# Frameset erstellen?



## MasterBlaster89 (13. Dezember 2004)

Hi leuz!

 Ich bin ziehmlich neu in der HTML Szene und hab n paar "grundfragen" und hoffe die werdet ihr mir beantworten. Ich arbeite mit Frontpage. Danke!

 1. Wie erstelle ich ein Frameset, d.h. ich hab ein menü und den bereich wo der inhalt rein bekommt (glaube mainframe) - Frage: Wie verlinke ich die Seite ins mainframe ohne dass sich ne neue seite öffnet oder so. aber zuvor muss man glaub ne extra seite für den main bereich erstellen, oder? ich hoffe ihr kennt irgendeine beschreibung dazu. DANKE!


----------



## aTa (13. Dezember 2004)

Hi,
du musst deinem mainframe einen Namen geben und der Navigation dann mit target="namedesframes" dahin verlinken.
Geh mal auf de.selfhtml.org da steht alles was du wissen musst.


----------



## MasterBlaster89 (13. Dezember 2004)

diese seite ist viel zu unübersichtlich, wo muss ich dort suchen... 
und WIE füge ich die neue seite die ich erstellt habe ins design rein....


----------



## aTa (13. Dezember 2004)

Lol die Seite ist sicher nicht unübersichtlich.
Wenn du HTML lernen willst kommst du um diese Seite nicht herum..
Such halt mal nach Frames


----------



## MasterBlaster89 (13. Dezember 2004)

ich arbeite ja mit frontpage, dann sind kaum html kenntnisse erforderlich... ich hock doch keine 10 stunden an einer seite oder so dran und schreib alles html zeugs mit hand... dazu gibts editoren


----------



## aTa (13. Dezember 2004)

Naja das ist das Problem, die Leute wollen immer schnell ne Webseite machen, aber so schnell geht das eben nicht.
Wenn du HTML lernen willst dann vergess Frontpage, damit kommst du dann auch zu einem viel besseren Ergebniss.
Aber das musst du wissen, es gibt übrigens auch ein Handbuch zu Frontpage 
Btw schau dir mal die Netiquette an....


----------



## Andreas Späth (13. Dezember 2004)

Dann schau auch mal in den Quellcode den Frontpage "erschafft".

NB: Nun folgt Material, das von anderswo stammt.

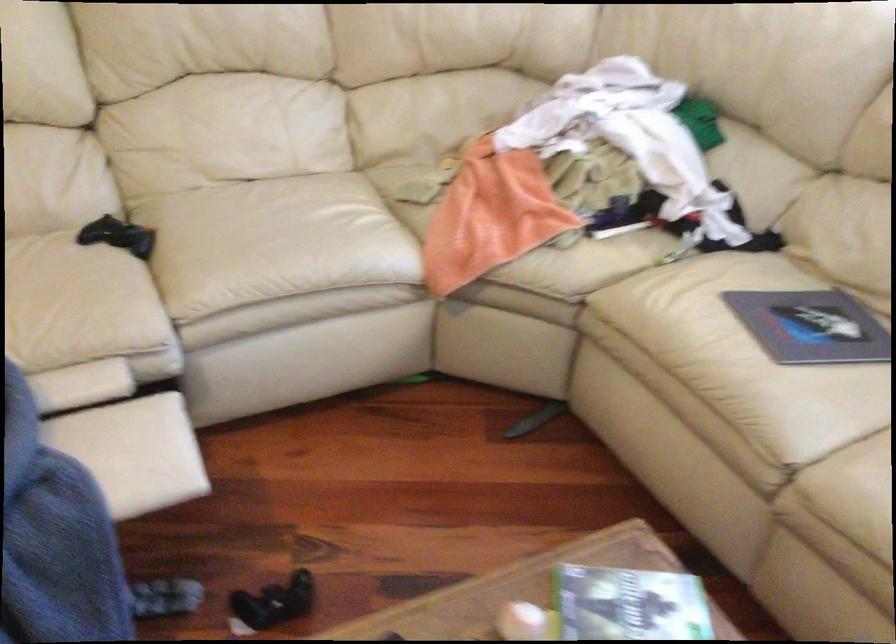
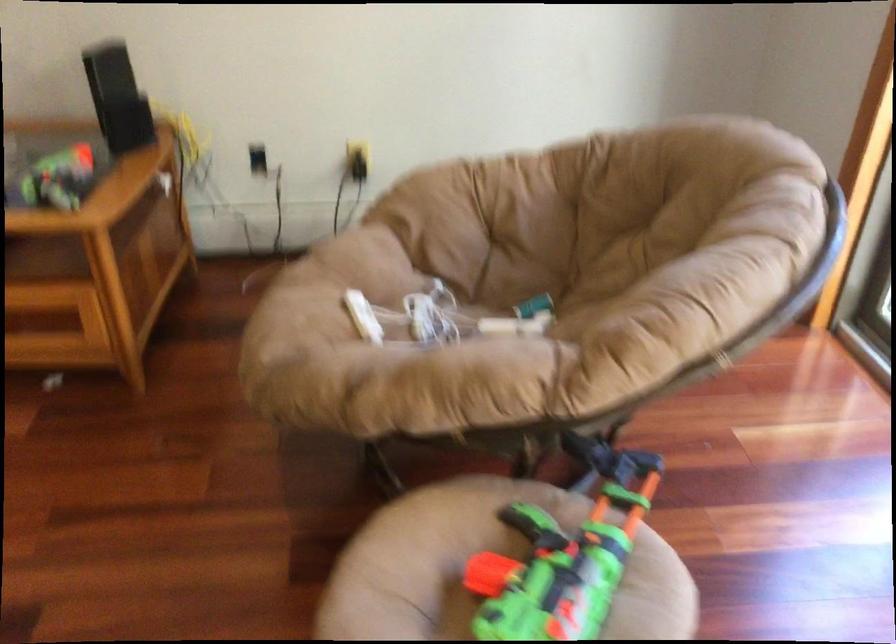
The images are taken continuously from a first-person perspective. In which direction are you moving?

The movement direction of the cameraman is right, forward.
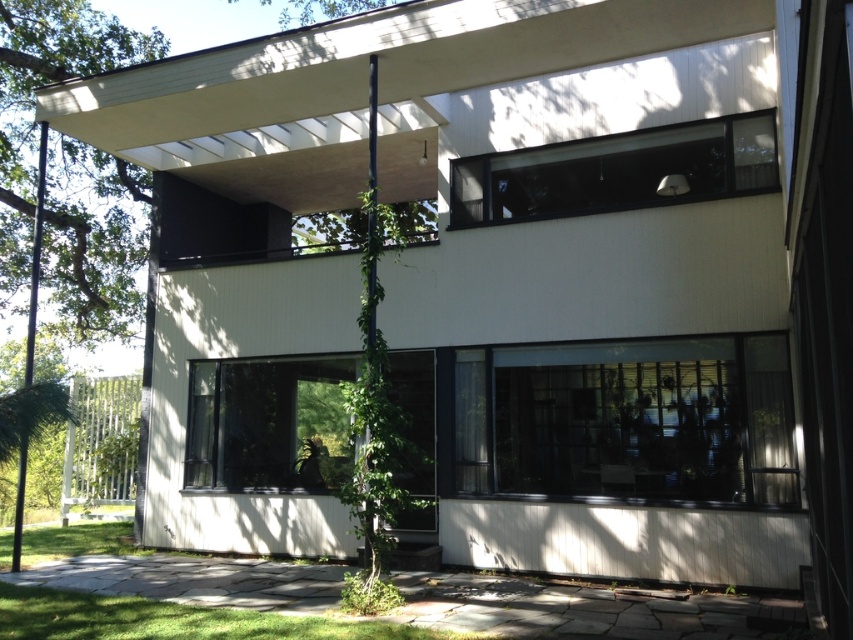
You are standing at the front entrance of the house and looking towards the green leafy tree at left and the green leafy tree at upper center. Which tree appears closer to you based on their positions?

The green leafy tree at left appears closer to you because it is positioned below the green leafy tree at upper center, indicating it is nearer in the scene.

You are a landscape architect designing a garden around the modern house. You need to place a new bench between the green leafy tree at left and the green leafy tree at upper center. Which tree should the bench be closer to to ensure it is under the larger tree for shade?

The bench should be placed closer to the green leafy tree at left since it has a larger width, providing more shade coverage than the green leafy tree at upper center.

Ich benutze zwar Dreamweaver aber ohne html kenntnisse darf man nicht viel erwarten, ich würde es niemals dem Editor alleine überlassen dass eine Seite etwas wird.
Html ist sehr simpel das lernt man während man seine erste Seite baut, und als Hilfe hat man Selfhtml ( welches auch von Profis genutzt wird )

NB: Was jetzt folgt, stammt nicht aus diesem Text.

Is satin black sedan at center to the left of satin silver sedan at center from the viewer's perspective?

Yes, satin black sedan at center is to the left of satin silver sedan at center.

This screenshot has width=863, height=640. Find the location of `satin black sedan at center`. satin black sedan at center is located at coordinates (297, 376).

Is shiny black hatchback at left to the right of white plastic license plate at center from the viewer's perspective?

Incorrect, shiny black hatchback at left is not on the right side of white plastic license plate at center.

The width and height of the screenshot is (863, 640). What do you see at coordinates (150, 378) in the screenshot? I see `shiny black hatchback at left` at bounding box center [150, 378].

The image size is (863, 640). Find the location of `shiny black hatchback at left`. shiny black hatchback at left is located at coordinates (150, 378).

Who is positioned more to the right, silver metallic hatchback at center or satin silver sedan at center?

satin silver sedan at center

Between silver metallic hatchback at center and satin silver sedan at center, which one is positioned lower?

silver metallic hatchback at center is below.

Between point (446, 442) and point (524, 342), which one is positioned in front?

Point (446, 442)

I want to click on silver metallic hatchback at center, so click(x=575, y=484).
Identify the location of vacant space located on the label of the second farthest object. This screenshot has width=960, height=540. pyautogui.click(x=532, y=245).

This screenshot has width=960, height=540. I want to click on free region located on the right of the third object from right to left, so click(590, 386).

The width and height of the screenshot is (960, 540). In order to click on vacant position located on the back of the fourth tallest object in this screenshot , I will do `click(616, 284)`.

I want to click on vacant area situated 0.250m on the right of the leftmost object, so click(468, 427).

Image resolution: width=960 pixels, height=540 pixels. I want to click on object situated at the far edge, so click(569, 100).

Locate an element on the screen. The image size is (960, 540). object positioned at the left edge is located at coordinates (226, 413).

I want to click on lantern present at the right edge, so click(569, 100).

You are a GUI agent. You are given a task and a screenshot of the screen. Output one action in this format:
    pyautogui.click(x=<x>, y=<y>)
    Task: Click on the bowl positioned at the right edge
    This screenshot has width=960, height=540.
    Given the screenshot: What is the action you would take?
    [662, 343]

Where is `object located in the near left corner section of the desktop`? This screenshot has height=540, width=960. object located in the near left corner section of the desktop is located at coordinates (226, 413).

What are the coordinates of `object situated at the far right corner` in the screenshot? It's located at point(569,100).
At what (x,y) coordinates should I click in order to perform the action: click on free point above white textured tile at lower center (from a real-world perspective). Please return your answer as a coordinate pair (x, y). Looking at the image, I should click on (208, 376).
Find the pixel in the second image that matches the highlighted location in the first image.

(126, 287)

Wer keine Lust hat sich mit etwas zumindest einigermasen auseinander zu setzen, sollte sich überlegen ob er weiter machen sollte.


----------



## saschaf (13. Dezember 2004)

MasterBlaster89 hat gesagt.:
			
		

> ich arbeite ja mit frontpage, dann sind kaum html kenntnisse erforderlich... ich hock doch keine 10 stunden an einer seite oder so dran und schreib alles html zeugs mit hand... dazu gibts editoren



Also wenn du so an die Sache rangehst, dann hast du dich in deinem ersten Post falsch ausgedückt. Dann bist du nämlich nicht " ziehmlich neu in der HTML Szene" sondern in der "Frontpage-Szene".   Und damit wirst du HTML nie wirklich verstehen lernen.

Und noch was:


			
				MasterBlaster89 hat gesagt.:
			
		

> ... dazu gibts editoren



Dann poste doch im entsprechenden Forum.


----------